Re: [PATCH] dax/hmem: Fix refcount leak in dax_hmem_probe()

From: Dan Williams
Date: Sat Jun 03 2023 - 00:12:06 EST


Paul Cassella wrote:
> On Fri, 2 Jun 2023, Ira Weiny wrote:
> > Paul Cassella wrote:
> > > On Sat, 3 Dec 2022, Ira Weiny wrote:
> > > > On Sat, Dec 03, 2022 at 09:58:58AM +0000, Yongqiang Liu wrote:
>
> > > > > We should always call dax_region_put() whenever devm_create_dev_dax()
> > > > > succeed or fail to avoid refcount leak of dax_region. Move the return
> > > > > value check after dax_region_put().
>
> > > > I think dax_region_put is called from dax_region_unregister() automatically on
> > > > tear down.
>
> > > Note the reference dax_region_unregister() will be putting is the one
> > > devm_create_dev_dax() takes by kref_get(&dax_region->kref). I think
> > > dax_hmem_probe() needs to put its reference in the error case, as in the
> > > successful case.
>
> > Looking at this again I'm inclined to agree that something is wrong.
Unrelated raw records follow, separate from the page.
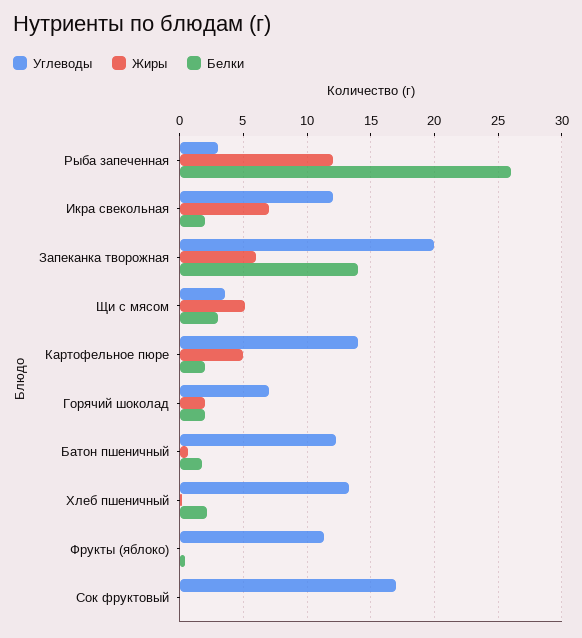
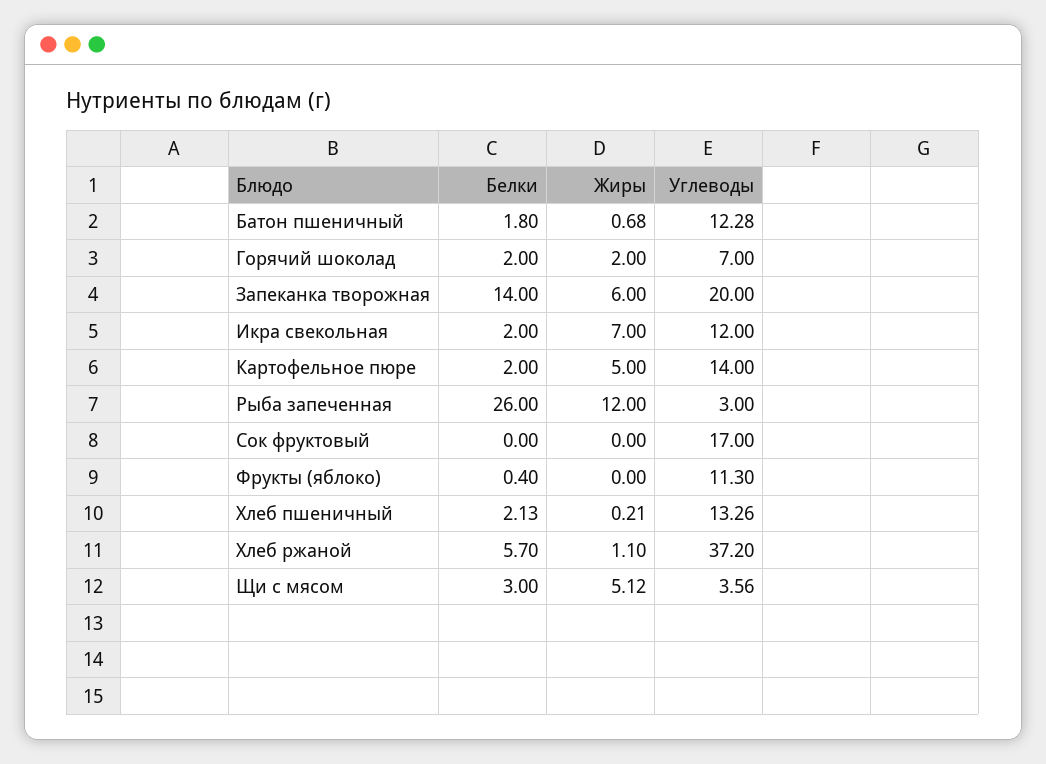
  {
    "Углеводы": {
      "Рыба запеченная": 3,
      "Икра свекольная": 12,
      "Запеканка творожная": 20,
      "Щи с мясом": 3.56,
      "Картофельное пюре": 14,
      "Горячий шоколад": 7,
      "Батон пшеничный": 12.28,
      "Хлеб пшеничный": 13.26,
      "Фрукты (яблоко)": 11.3,
-     "Сок фруктовый": 17
+     "Сок фруктовый": 17,
+     "Хлеб ржаной": 37.2
    },
    "Жиры": {
      "Рыба запеченная": 12,
      "Икра свекольная": 7,
      "Запеканка творожная": 6,
      "Щи с мясом": 5.12,
      "Картофельное пюре": 5,
      "Горячий шоколад": 2,
      "Батон пшеничный": 0.68,
      "Хлеб пшеничный": 0.21,
      "Фрукты (яблоко)": 0,
-     "Сок фруктовый": 0
+     "Сок фруктовый": 0,
+     "Хлеб ржаной": 1.1
    },
    "Белки": {
      "Рыба запеченная": 26,
      "Икра свекольная": 2,
      "Запеканка творожная": 14,
      "Щи с мясом": 3,
      "Картофельное пюре": 2,
      "Горячий шоколад": 2,
      "Батон пшеничный": 1.8,
      "Хлеб пшеничный": 2.13,
      "Фрукты (яблоко)": 0.4,
-     "Сок фруктовый": 0
+     "Сок фруктовый": 0,
+     "Хлеб ржаной": 5.7
    }
  }

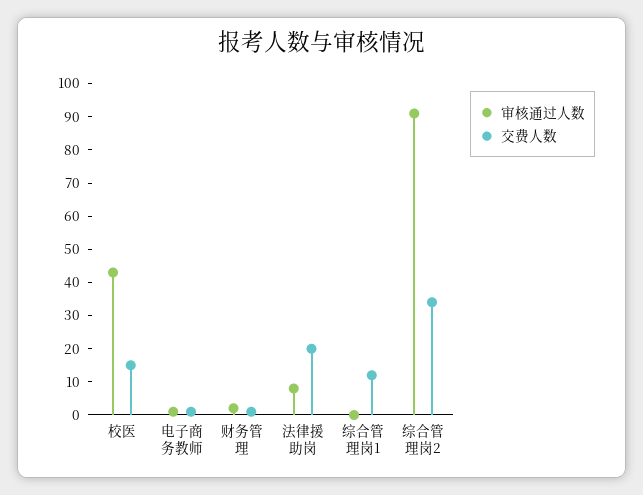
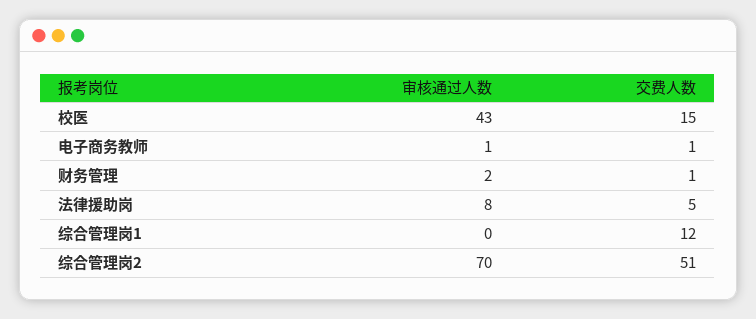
  {
    "审核通过人数": {
      "校医": 43,
      "电子商务教师": 1,
      "财务管理": 2,
      "法律援助岗": 8,
      "综合管理岗1": 0,
-     "综合管理岗2": 90
+     "综合管理岗2": 70
    },
    "交费人数": {
      "校医": 15,
      "电子商务教师": 1,
      "财务管理": 1,
-     "法律援助岗": 20,
+     "法律援助岗": 5,
      "综合管理岗1": 12,
-     "综合管理岗2": 35
+     "综合管理岗2": 51
    }
  }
But
> > I'm not sure this patch fixes it. anything.
>
> > When you say:
> >
> > > ... I think
> > > dax_hmem_probe() needs to put its reference in the error case, as in the
> > > successful case.
> >
> > ... which kref_get() is dax_hmem_probe() letting go?
>
> Isn't it letting go of the initial kref_init() reference from
> alloc_dax_region()?
>
> Sorry, I had gone through the code a little carelessly yesterday. Now I
> think that kref_init() reference is the one that dax_hmem_probe() is
> dropping in the success case, and which still needs to be dropped in the
> error case.
>
> (If so, I think the alloc_dax_region() path that returns NULL on
> devm_add_action_or_reset() failure, releasing the kref_get reference, will
> leak the kref_init reference and the region.)

Yes, *this* one looks valid. All the other patches in this thread had me
asking, "um, did you try it?".

Now, that said, the games that this init path is playing are hard to
follow and it should not be the case that alloc_dax_region() needs to
hold a reference on behalf of some future code path that might need it.

Lets make this clearer by moving the reference count management closer
to the object that needs it dax_region->ida. Where the extra references
were being taken on behalf of "static" regions just in case they needed
to be reference in dev_dax_release().

I also found a dax_mapping lifetime issue while testing this, so I
appreciate the focus here.